--- Source document ---
The proposition to refer these claims to the courts for settlement is opposed by the surveyor-general upon similar grounds, and for the further reason that, as he is very positively assured by the territorial judges, their dockets are already so crowded with legitimate and indispensable business that they could not undertake the adjudication of these claims without totally abdicating their regular and unavoidable work, and, besides, that if they should attempt this double service the disposition of these titles would be attended by such interminable delay in the territorial courts, and afterward on appeal to the Supreme Court of the United States, as to prolong the litigation beyond endurance or work a complete denial of justice.

He recommends action by Congress under existing laws after a reexamination of the claims, or that authority be given the land department to finally dispose of them. He strenuously urges that in any event a statute of limitations should be passed to govern the future presentation of claims, and that "Congress should at least provide for an authentic survey of the grants, and thus restore to settlement the millions of acres now held in reservation through preliminary surveys which have no validity, but which were cunningly devised by grant claimants in furtherance of their work of plunder. Even a simple statute of limitation, fixing a time within which new cases shall be filed or thereafter be barred, would do something to relieve the universal importance and galling discontent of the people of New Mexico and keep alive the hope that they are not to be utterly abandoned by the parent Government."
--- Dataset section ---
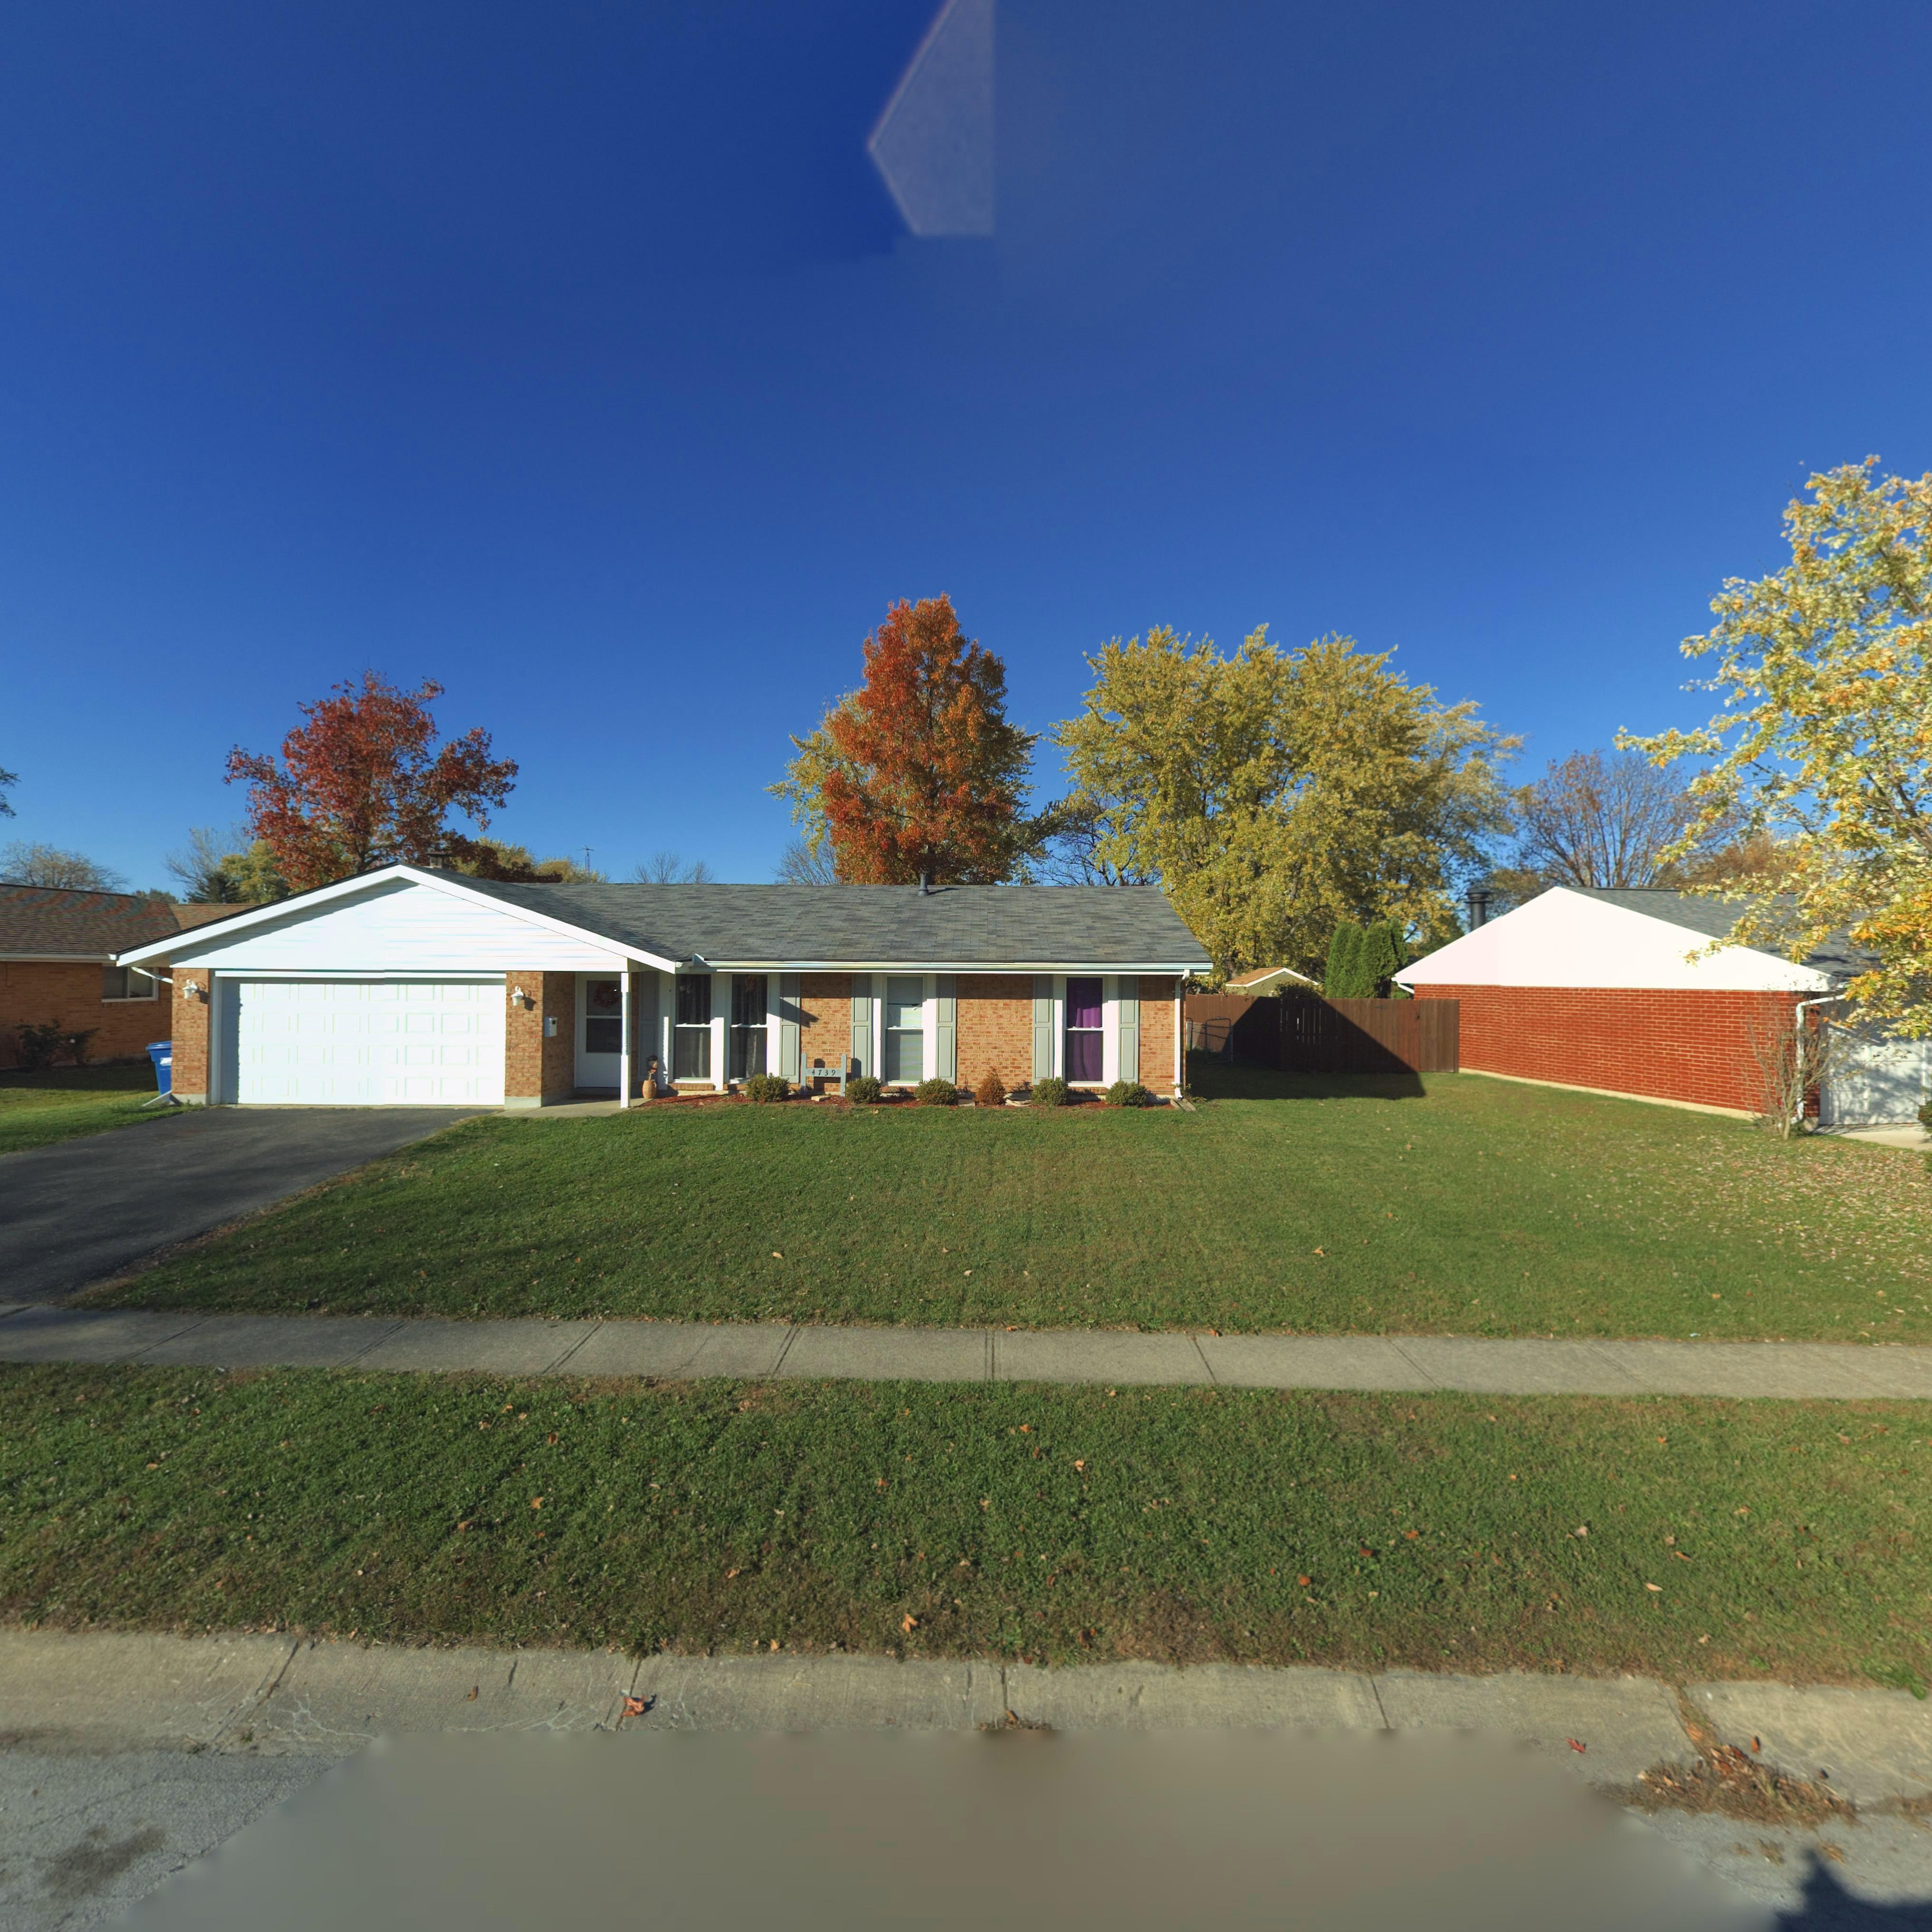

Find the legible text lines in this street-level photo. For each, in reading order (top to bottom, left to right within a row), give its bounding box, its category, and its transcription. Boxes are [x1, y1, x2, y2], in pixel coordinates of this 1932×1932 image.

[811, 1069, 837, 1077] StreetNumber: 4739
---
* Exercise 1:
In the passage on New Mexico land claims, who gave the surveyor-general the assurance that the court dockets were already crowded?
* Exercise 2:
List every course of action that the surveyor-general recommends or urges in the passage on New Mexico land claims.
* Exercise 3:
From the passage on New Mexico land claims, extract the words from "The proposition to" to "denial of justice.", copying them without any change.

* Full solution 1:
The territorial judges.

* Full solution 2:
- Action by Congress under existing laws after a reexamination of the claims
- Authority for the land department to finally dispose of the claims
- A statute of limitations to govern the future presentation of claims
- An authentic survey of the grants

* Full solution 3:
The proposition to refer these claims to the courts for settlement is opposed by the surveyor-general upon similar grounds, and for the further reason that, as he is very positively assured by the territorial judges, their dockets are already so crowded with legitimate and indispensable business that they could not undertake the adjudication of these claims without totally abdicating their regular and unavoidable work, and, besides, that if they should attempt this double service the disposition of these titles would be attended by such interminable delay in the territorial courts, and afterward on appeal to the Supreme Court of the United States, as to prolong the litigation beyond endurance or work a complete denial of justice.